Nitric oxide (NO) is important for the regulation of a number of diverse biological processes, including vascular tone, neurotransmission, inflammatory cell responsiveness, defence against invading pathogens and wound healing. Transition metal exchanged zeolites are nanoporous materials with high-capacity storage properties for gases such as NO. The NO stores are liberated upon contact with aqueous environments, thereby making them ideal candidates for use in biological and clinical settings. Here, we demonstrate the NO release capacity and powerful bactericidal properties of a novel NO-storing Zn(2+)-exchanged zeolite material at a 50 wt.% composition in a polytetrafluoroethylene polymer. Further to our published data showing the anti-thrombotic effects of a similar NO-loaded zeolite, this study demonstrates the anti-bacterial properties of NO-releasing zeolites against clinically relevant strains of bacteria, namely Gram-negative Pseudomonas aeruginosa and Gram-positive methicillin-sensitive and methicillin-resistant Staphylococcus aureus and Clostridium difficile. Thus our study highlights the potential of NO-loaded zeolites as biocompatible medical device coatings with anti-infective properties.

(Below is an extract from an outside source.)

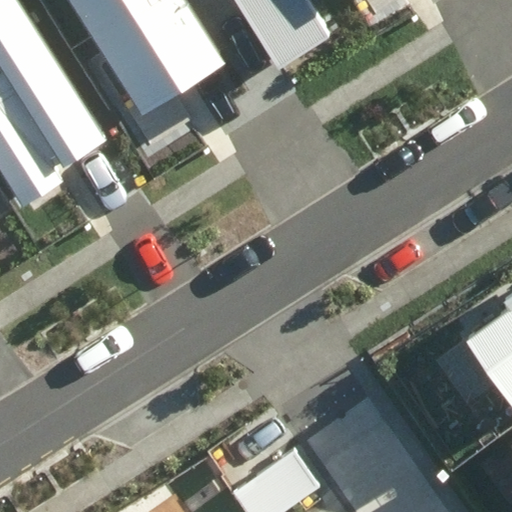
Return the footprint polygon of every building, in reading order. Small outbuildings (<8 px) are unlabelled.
[(30,0),(0,0),(0,138),(27,182),(61,161),(50,144),(59,138),(67,151),(109,124),(30,0)] [(191,0),(85,0),(144,93),(220,45),(191,0)] [(256,0),(289,48),(336,17),(324,0),(256,0)] [(511,288),(470,322),(511,375),(511,288)] [(302,445),(237,489),(252,511),(268,511),(323,475),(302,445)]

NO-releasing zeolites and their antithrombotic properties.

Transition metal-exchanged zeolite-A adsorbs and stores nitric oxide in relatively high capacity (up to 1 mmol of NO/g of zeolite). The stored NO is released on contact with an aqueous environment under biologically relevant conditions of temperature and pH. The release of the NO can be tuned by altering the chemical composition of the zeolite, by controlling the amount of water contacting the zeolite, and by blending the zeolite with different polymers. The high capacity of zeolite for NO makes it extremely attractive for use in biological and medical applications, and our experiments indicate that the NO released from Co-exchanged zeolite-A inhibits platelet aggregation and adhesion of human platelets in vitro.

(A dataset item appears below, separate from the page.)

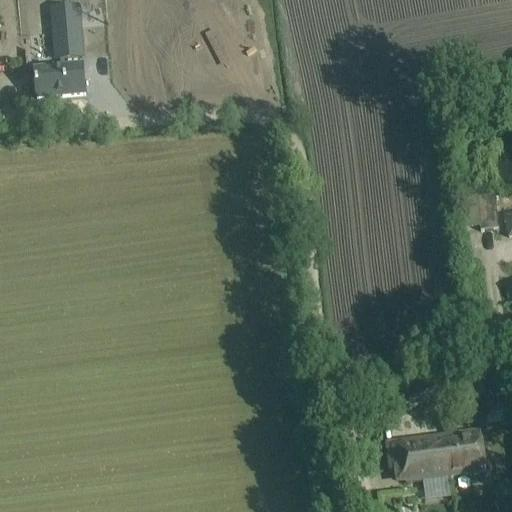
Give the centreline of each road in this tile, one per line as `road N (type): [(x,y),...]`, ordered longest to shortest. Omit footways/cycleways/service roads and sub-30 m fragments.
road 1 (residential): [(348,433),(322,350),(289,136),(255,116),(230,114),(116,123)]
road 2 (residential): [(511,358),(348,433)]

Formation of nitric oxide from nitrous acid in ischemic tissue and skin.

Nitric oxide (NO) can form from nitrous acid under conditions of low pH and formation of the gas N2O3 is the rate-determining step. Published data allow us to calculate the rate at which NO forms from nitrite in a closed system such as circulating blood plasma. Because of the bimolecular reactions involved, and the very low concentration of nitrite, the rate of formation of NO is very slow. It might take at least 12 days, when the pH of nitrite solution is lowered, for the concentration of NO to reach a level sufficiently high to activate guanylyl cyclase and so it seems unlikely that naturally circulating nitrite is involved in vasodilation in ischemic tissue through its conversion into NO. It is more realistic to consider that NO is produced at biologically significant concentrations from nitrite in perspiration on the skin.

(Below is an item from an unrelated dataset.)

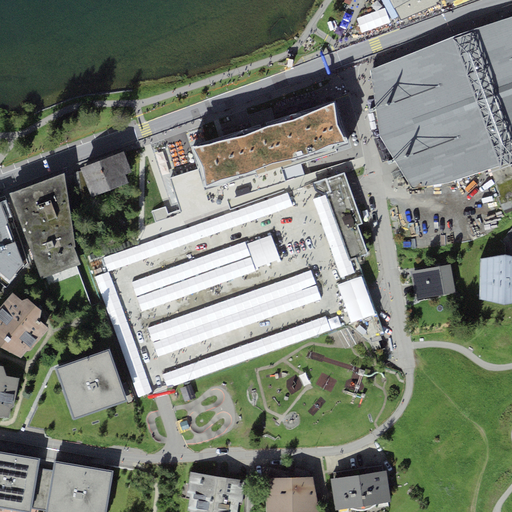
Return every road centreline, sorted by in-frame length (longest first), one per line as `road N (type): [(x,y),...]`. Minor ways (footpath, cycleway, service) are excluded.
road 1 (residential): [(0,434),(135,459),(333,451),(367,440),(401,409),(410,386),(402,348)]
road 2 (residential): [(0,182),(347,56)]
road 3 (residential): [(347,56),(402,348)]
road 4 (residential): [(347,56),(498,0)]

Chemical synthesis and microvascular effects of new nitric oxide donors in humans.

Nitric oxide (NO) is produced continuously from the endothelium and plays a pivotal role in the control of vascular tone. Many of the current therapeutic agents that increase blood flow through production of NO have to be taken orally and can produce significant adverse side effects. We now report on some novel NO-donor drugs, based on thiosugars that generate NO spontaneously. From the range of compounds synthesized, D-SNAG ( S -nitroso-1-thio-2,3,4,6-tetra- O -acetyl-beta-D-glucopyranose) was as effective a vasodilator as any other and, as it was the easiest to synthesize, we undertook a more detailed evaluation to understand the chemistry and mode of action of its vasodilator effect. From the chemical kinetic data, we found that NO release occurred predominantly by thermal decomposition, with a 20-fold increase in decomposition rate between 19 and 37 degrees C. In the forearm of eight normal male subjects, we found that D-SNAG produced a significant dose-dependent vasodilator effect ( P =0.001) with good reproducibility (19%) on repeated testing. We propose that delivery of NO from D-SNAG to the forearm skin microvessels most probably occurs by diffusion across the epidermis. Since such compounds release NO in a non-enzymic manner following topical application, they might produce an attractive therapeutic source of localized NO delivery without inducing systemic side effects.